Touch Of Evil, directed by Orson Welles, was the last of Hollywood's initial Film Noir cycle, bookending a trend that began with The Maltese Falcon. It's an exceptionally dark film; literally so, because several scenes take place in almost pitch blackness. Like all great Noir films about high-level police corruption, it has a superb sense of authority and gravitas that it takes great pleasure in unravelling in its conclusion.
The opening shot is often cited as the greatest sequence in cinema: a four-minute crane shot following an American couple as they cross the Mexican border. When Welles was interviewed for This Is Orson Welles, he said that, with hindsight, he disliked the bravura of this opening shot, pointing out that there is another, longer, more complex crane shot later in the film. This later shot, in which the camera moves through several rooms of an apartment, is less flamboyant and therefore, according to Welles, more of an achievement.
The film can be seen as a collaboration between two of the greatest icons in all of cinema: Orson Welles and Marlene Dietrich. Welles and Dietrich both have a certain mythic quality about them, and this is especially evident throughout Touch Of Evil. For example, Dietrich's line to Welles, that he has been eating "too many candy bars", reflects their off-screen friendship as much as the motivations of their on-screen characters.

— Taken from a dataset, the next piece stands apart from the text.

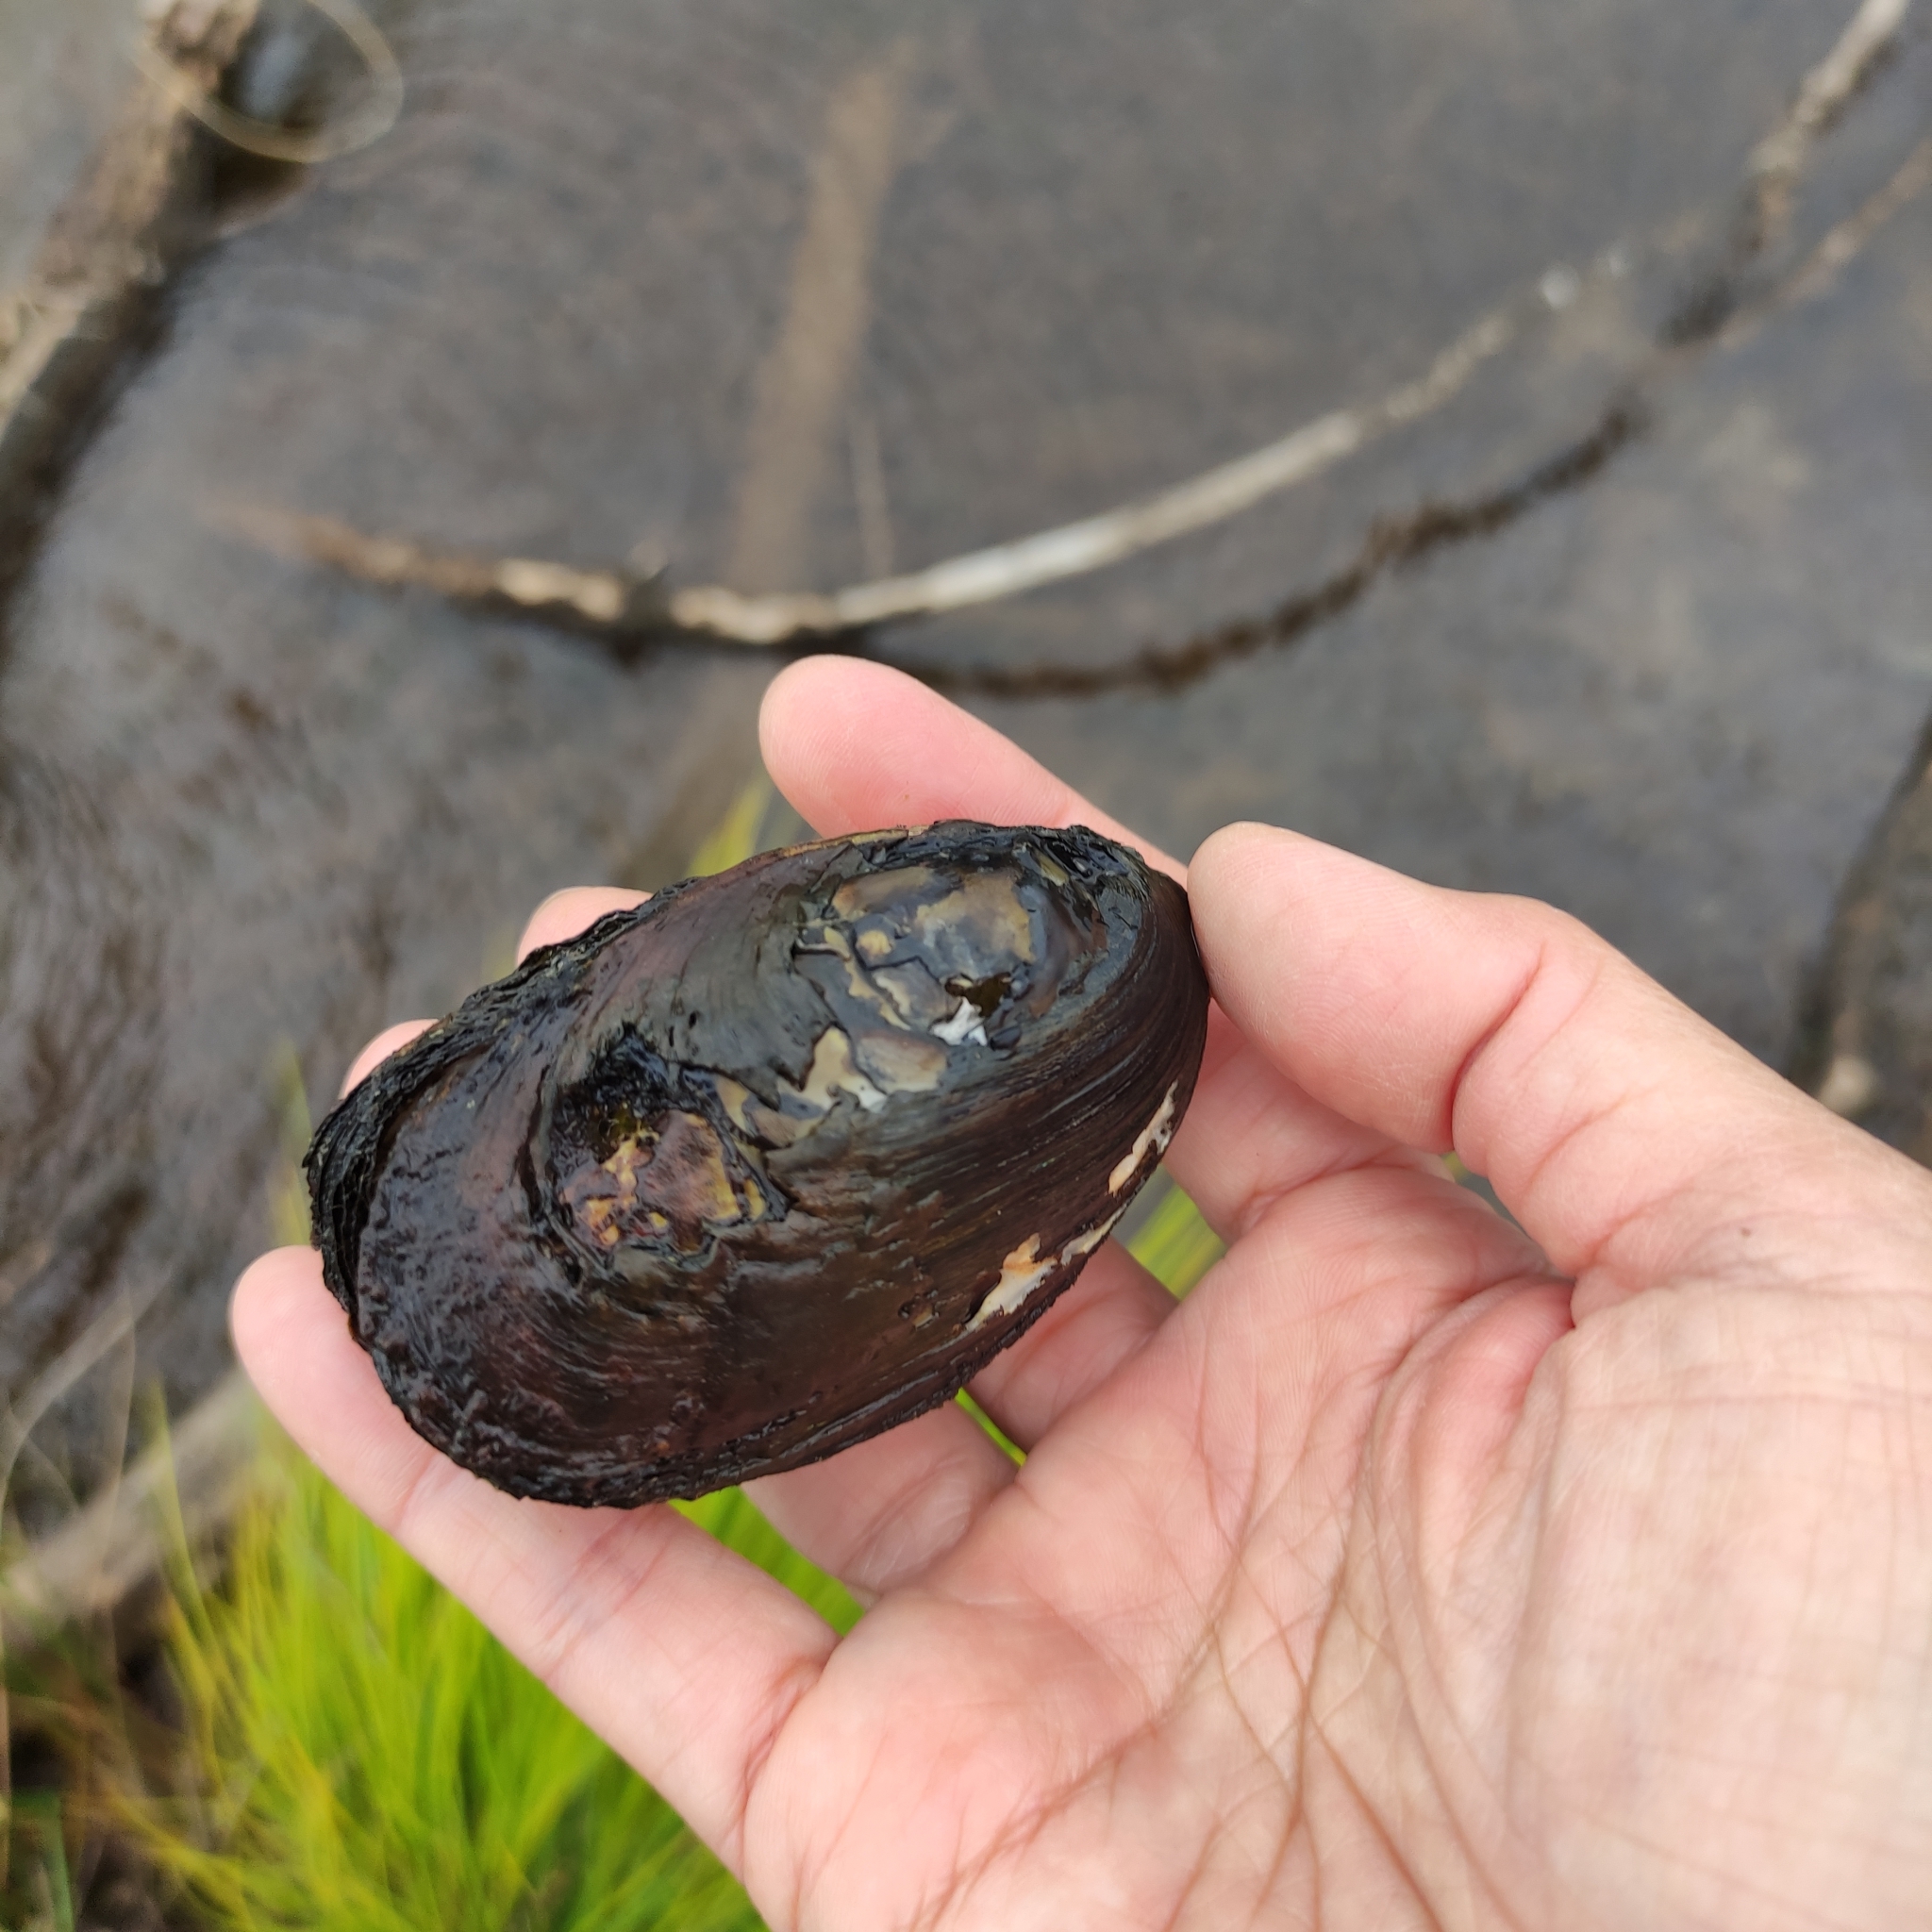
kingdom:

The moral message of Touch Of Evil is more complex than it first appears. In the film, a corrupt police chief (Quinlan, played as a huge, growling, and wheezing old man by Welles) plants evidence in the room of a man whom another police chief (Vargas) believes is innocent. When the planted evidence is found, the audience is also directed to sympathise with the framed man, the implication being that Quinlan planted evidence simply in order to close the case quickly. It transpires that the man is actually guilty, though Vargas subsequently uncovers a long history of corruption and surreptitiously tricks Quinlan into taping his confession. However, Welles's own sympathies lie with Quinlan as he sees the tricked confession as an unacceptable betrayal.
Famously, the film was altered by Universal against Welles's wishes. Some extra exposition scenes were added, and the film was re-edited behind his back. Welles wrote a long memo to the studio, arguing eloquently against the revised version ("In most cases, I can see, or guess, the point of view which has motivated the change, even when I don't happen, personally, to agree with it"), though most of his requests were refused.
In 1976, a longer version of the film was released. This restoration (the version I've seen), while marketed as a director's cut, is more accurately a compromise between the studio's version and Welles's intended vision. It does restore several key scenes originally removed by the studio, though it also retains the non-Welles sequences that the studio forcibly added. Finally, in 1998, most of the non-Welles scenes were removed, and the film was re-edited in accordance with Welles's memo.
One last point: in Touch Of Evil, Janet Leigh stays as the only guest at an isolated motel, staffed by a nervous desk-clerk; two years later, in Psycho, Janet Leigh stayed as the only guest at an isolated motel, staffed by a nervous desk-clerk. Admittedly, she isn't murdered in Touch Of Evil (in fact, perhaps to appease the censors, it is made unrealistically clear that she is never harmed), though the situation is strikingly similar nonetheless.